I’ve always known of the prejudices that exist in this world, but I have never seen why people have these prejudices. I can understand how stereotypes can have an effect on someone even though I know that is a bad way of thinking. It’s just when it comes to straight up prejudices I never understood how someone can just hate another person because of skin color, weight, class, language, or even features, and I’ll explain why.

I mainly because of how this daycare changed my life.

When I was five I was rowdy and out of control, I had difficulty talking to adults, and developed ticks easily. When I was brought to the doctor I was examined by a therapist who believed I had mild autism and tourette’s. They ended up putting me in a special daycare to further examine my case.

This daycare was designed to help children who have these types of syndromes, and it allows them to get a better look at the children. This was so they could study the disorders at a younger age and come to conclusions on each child’s status. I was only five and an ambivert which means I would be both introverted and extroverted at times. My personality caused me to seem autistic to the therapists and workers. The ticks I had developed weren’t helping my case for tourette’s either.

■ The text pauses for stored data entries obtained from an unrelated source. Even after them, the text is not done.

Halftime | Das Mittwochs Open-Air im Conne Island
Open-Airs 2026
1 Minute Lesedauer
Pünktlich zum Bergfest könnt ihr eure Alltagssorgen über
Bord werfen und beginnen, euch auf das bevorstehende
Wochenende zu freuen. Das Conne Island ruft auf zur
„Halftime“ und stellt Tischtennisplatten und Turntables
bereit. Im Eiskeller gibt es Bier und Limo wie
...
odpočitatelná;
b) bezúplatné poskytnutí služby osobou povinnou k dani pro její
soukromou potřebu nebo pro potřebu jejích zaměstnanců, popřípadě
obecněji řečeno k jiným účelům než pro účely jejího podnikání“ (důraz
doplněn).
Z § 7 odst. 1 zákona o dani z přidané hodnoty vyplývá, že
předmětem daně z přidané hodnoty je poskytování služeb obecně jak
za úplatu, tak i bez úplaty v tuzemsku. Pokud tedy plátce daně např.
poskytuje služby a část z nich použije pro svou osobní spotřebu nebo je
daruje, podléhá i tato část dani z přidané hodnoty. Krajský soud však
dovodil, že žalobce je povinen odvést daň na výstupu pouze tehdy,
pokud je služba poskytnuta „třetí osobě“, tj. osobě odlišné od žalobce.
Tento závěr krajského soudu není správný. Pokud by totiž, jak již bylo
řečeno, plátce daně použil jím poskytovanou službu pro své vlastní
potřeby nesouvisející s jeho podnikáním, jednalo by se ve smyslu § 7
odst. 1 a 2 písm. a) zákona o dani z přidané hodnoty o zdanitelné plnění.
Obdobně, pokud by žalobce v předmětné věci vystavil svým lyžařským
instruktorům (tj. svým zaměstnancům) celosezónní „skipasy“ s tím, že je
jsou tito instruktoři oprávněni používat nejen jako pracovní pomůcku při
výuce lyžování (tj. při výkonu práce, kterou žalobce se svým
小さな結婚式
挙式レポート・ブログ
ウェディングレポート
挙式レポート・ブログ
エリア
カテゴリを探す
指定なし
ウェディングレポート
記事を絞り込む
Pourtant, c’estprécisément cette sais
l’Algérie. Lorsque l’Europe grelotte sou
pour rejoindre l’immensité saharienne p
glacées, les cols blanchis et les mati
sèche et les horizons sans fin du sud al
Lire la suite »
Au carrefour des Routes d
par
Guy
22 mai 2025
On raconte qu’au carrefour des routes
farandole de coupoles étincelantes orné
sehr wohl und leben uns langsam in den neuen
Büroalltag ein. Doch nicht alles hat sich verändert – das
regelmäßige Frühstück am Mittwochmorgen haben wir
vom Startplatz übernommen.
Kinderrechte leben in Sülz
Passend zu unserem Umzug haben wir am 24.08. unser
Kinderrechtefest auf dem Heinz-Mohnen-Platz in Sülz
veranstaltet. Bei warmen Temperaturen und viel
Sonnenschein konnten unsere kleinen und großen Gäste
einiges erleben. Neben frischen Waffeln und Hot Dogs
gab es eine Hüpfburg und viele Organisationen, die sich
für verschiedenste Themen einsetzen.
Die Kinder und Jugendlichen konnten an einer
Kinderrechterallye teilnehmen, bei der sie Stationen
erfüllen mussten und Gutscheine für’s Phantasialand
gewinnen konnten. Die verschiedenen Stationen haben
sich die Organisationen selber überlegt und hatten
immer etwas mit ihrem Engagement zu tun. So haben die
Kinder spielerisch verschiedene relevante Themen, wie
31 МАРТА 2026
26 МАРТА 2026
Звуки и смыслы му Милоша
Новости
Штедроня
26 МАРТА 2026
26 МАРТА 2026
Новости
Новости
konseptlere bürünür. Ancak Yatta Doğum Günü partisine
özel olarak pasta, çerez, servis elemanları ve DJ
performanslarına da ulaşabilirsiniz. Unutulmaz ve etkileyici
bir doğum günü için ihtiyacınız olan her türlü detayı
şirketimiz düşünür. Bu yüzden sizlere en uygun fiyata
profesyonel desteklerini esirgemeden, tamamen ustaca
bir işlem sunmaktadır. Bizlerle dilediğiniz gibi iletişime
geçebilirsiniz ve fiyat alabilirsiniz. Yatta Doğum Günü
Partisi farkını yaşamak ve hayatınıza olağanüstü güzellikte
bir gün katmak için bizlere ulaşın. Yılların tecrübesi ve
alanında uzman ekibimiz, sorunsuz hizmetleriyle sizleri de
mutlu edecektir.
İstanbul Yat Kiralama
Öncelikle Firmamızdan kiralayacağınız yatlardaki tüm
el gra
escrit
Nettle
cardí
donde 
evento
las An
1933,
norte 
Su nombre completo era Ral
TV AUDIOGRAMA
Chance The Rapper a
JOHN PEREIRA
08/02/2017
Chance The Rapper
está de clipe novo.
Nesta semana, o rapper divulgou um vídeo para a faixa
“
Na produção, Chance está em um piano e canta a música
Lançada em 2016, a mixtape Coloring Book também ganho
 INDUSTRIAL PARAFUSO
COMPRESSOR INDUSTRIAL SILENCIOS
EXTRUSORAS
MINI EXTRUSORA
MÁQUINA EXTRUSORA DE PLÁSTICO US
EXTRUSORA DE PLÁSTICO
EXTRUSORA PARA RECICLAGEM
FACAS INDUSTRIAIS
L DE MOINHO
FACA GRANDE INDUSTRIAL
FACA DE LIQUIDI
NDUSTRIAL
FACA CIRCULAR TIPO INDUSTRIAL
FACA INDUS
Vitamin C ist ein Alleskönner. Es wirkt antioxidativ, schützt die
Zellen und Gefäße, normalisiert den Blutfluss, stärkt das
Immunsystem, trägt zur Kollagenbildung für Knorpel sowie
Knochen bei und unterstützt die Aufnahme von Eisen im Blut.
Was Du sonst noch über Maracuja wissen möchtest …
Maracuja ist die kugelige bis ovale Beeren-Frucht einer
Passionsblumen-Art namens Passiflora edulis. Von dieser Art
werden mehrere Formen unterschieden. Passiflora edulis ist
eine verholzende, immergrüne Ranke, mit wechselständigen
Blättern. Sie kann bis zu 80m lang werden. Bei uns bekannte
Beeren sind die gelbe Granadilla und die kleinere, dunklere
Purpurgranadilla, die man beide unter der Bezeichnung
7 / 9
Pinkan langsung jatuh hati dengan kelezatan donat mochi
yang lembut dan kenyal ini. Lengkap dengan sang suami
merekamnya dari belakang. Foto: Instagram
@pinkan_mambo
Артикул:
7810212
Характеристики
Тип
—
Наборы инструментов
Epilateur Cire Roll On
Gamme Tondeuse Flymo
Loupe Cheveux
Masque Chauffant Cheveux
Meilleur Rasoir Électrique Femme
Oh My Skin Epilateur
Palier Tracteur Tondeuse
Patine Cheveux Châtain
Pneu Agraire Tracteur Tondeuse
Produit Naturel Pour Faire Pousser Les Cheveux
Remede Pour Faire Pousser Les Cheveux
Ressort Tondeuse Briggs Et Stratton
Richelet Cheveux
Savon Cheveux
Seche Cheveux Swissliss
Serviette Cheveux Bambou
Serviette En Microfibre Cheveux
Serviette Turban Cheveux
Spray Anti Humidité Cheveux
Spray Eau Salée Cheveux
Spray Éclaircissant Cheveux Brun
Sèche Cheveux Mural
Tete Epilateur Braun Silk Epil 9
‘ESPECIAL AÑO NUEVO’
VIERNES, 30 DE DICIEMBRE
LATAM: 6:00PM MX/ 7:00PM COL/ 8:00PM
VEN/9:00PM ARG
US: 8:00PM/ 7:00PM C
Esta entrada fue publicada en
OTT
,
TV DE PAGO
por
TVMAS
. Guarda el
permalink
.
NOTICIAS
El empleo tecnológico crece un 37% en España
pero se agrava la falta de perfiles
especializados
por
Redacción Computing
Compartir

I ended up staying in that day care for much longer than I was supposed to, about seven weeks longer.

That changed my view on people with those types of disabilities because I made friends there. I saw them as no different than myself. The therapists learned that my ticks were developed due to anxiety, and that I had was just very shy and nervous with adults I had to leave. That actually made me sad because I had some good friends there. This daycare changed my whole view on people in general, so much to the point where I just don’t understand prejudices at all.

Some people won’t want to hangout with someone just because they are autistic, but for me I see them as no different than myself. The daycare is one of the reasons why I am terrible at knowing if someone has a disability at all unless its sadly obvious, and I owe that all to the daycare.

When I moved to Pennsylvania I ended up making friends with my neighbor. We were best friends up until tenth grade, that was the point where we slowly started to distance ourselves. I had maybe spent roughly 10,000-20,000 hours with this friend, and I never had a suspicion that he had a disability of any sorts. He was extremely smart, caring, funny, charismatic, and so much more. One day my mother was talking to me about him and casually brought up the fact that he had autism. I was so shocked to learn he had autism because I never knew. No one had told me so I never noticed that my childhood best friend had autism.

That was another moment that changed me and helped me realize even more that everyone is the same. No matter what disability you have a human is a human and they deserve to be recognized as one.